Dimanche, l’entraîneur n’avait qu’un seul engagé, Secret Idea, et, à l’issue de la deuxième épreuve, c’était la grande joie au sein de l’établissement. « On s’attendait à une victoire de sa part. Nous avons surtout de nouveaux propriétaires au sein de notre groupe et je suis content quand leurs investissements portent des fruits. Je voudrais attirer votre attention pour souligner que j’avais dit au jockey de ne pas s’inquiéter de sa position dans le parcours. Qu’il soit premier, second ou même dernier, mais attendre les 300m derniers mètres et donner trop coups de cravache sur son arrière-main pour le rééquilibrer et le lancer à fond par la suite. Cela a marché et je suis content. »

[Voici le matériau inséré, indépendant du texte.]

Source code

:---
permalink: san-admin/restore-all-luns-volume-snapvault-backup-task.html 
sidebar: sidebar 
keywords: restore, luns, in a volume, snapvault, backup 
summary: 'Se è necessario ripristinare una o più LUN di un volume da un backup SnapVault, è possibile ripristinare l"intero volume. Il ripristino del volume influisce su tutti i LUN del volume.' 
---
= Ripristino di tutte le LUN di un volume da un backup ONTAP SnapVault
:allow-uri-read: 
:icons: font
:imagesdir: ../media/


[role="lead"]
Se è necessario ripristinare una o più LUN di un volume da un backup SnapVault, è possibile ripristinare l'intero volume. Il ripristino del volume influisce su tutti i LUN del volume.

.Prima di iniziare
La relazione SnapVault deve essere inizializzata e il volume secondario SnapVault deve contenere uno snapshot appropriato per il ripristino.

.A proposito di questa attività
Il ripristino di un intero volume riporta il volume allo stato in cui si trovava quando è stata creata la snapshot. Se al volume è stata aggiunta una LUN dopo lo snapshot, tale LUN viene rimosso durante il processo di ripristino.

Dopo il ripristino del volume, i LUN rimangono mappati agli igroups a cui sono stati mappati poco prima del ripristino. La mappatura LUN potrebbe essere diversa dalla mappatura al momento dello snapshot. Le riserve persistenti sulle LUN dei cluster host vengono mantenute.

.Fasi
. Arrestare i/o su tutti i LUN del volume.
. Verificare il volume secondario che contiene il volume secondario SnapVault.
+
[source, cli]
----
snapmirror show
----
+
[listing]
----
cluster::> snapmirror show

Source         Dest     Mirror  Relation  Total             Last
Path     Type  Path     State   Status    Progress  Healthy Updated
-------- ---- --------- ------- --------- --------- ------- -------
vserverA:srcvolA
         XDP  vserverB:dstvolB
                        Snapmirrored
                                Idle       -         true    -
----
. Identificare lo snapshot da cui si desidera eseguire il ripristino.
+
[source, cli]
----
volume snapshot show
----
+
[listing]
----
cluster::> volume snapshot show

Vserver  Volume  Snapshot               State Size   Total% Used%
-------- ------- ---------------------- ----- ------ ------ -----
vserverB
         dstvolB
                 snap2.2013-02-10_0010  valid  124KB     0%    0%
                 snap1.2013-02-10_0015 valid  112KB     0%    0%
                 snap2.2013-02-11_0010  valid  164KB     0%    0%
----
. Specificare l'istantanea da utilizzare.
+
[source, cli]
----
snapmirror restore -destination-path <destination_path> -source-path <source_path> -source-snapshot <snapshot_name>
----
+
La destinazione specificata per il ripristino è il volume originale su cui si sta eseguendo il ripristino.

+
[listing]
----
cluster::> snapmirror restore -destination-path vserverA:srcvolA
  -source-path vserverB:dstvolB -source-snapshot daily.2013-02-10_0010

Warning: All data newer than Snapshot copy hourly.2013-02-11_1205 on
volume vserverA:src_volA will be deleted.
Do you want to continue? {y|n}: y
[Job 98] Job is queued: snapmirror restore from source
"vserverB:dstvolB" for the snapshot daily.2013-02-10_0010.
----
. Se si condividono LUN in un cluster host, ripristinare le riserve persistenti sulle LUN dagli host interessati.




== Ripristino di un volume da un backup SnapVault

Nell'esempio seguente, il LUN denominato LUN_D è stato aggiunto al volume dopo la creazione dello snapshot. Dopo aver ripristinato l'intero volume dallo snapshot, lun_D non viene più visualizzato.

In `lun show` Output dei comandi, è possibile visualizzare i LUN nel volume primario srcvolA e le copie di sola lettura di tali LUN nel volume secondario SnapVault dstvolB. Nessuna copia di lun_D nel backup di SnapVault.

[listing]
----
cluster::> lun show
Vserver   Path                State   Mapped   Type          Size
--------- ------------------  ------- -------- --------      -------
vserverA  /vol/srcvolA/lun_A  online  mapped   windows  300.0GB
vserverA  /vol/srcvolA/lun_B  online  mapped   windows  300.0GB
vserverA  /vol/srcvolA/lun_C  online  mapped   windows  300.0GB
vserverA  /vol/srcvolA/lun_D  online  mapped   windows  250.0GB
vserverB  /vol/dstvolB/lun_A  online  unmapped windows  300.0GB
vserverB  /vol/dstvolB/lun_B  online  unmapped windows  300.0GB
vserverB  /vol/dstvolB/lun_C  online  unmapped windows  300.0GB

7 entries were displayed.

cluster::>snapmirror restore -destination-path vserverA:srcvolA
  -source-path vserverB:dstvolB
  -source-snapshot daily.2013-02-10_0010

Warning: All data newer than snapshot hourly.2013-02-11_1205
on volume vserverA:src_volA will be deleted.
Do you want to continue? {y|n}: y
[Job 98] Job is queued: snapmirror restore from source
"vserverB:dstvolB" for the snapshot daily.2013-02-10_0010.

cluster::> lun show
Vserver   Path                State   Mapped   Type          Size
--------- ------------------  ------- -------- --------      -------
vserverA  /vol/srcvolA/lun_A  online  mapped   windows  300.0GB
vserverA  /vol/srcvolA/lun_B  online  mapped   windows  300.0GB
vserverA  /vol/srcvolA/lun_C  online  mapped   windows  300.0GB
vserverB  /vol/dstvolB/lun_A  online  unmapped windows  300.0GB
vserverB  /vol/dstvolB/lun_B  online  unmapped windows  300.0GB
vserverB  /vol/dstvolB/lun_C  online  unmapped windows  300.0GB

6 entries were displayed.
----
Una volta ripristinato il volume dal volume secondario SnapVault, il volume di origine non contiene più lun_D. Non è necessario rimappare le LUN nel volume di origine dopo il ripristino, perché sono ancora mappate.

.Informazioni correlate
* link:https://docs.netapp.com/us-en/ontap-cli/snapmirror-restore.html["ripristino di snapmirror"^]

Ioannis Poullis part… pour revenir
Ioannis Poullis met le cap sur Dubaï samedi ou dimanche prochain pour préparer la nouvelle saison. De ce fait, il manquera à l’appel d’une journée (30e) pour être de retour le 18 octobre et monter le 21. Il sera aussi en selle lors de la journée de la Coupe d’Or avant de retourner à Dubaï le 29. À la question de savoir si Poullis sera engagé la saison prochaine, Preetam Daby n’a pas voulu s’avancer à ce sujet, car les frais entourant l’embauche d’une cravache étrangère sont énormes. « On verra en temps et lieu », dit-il.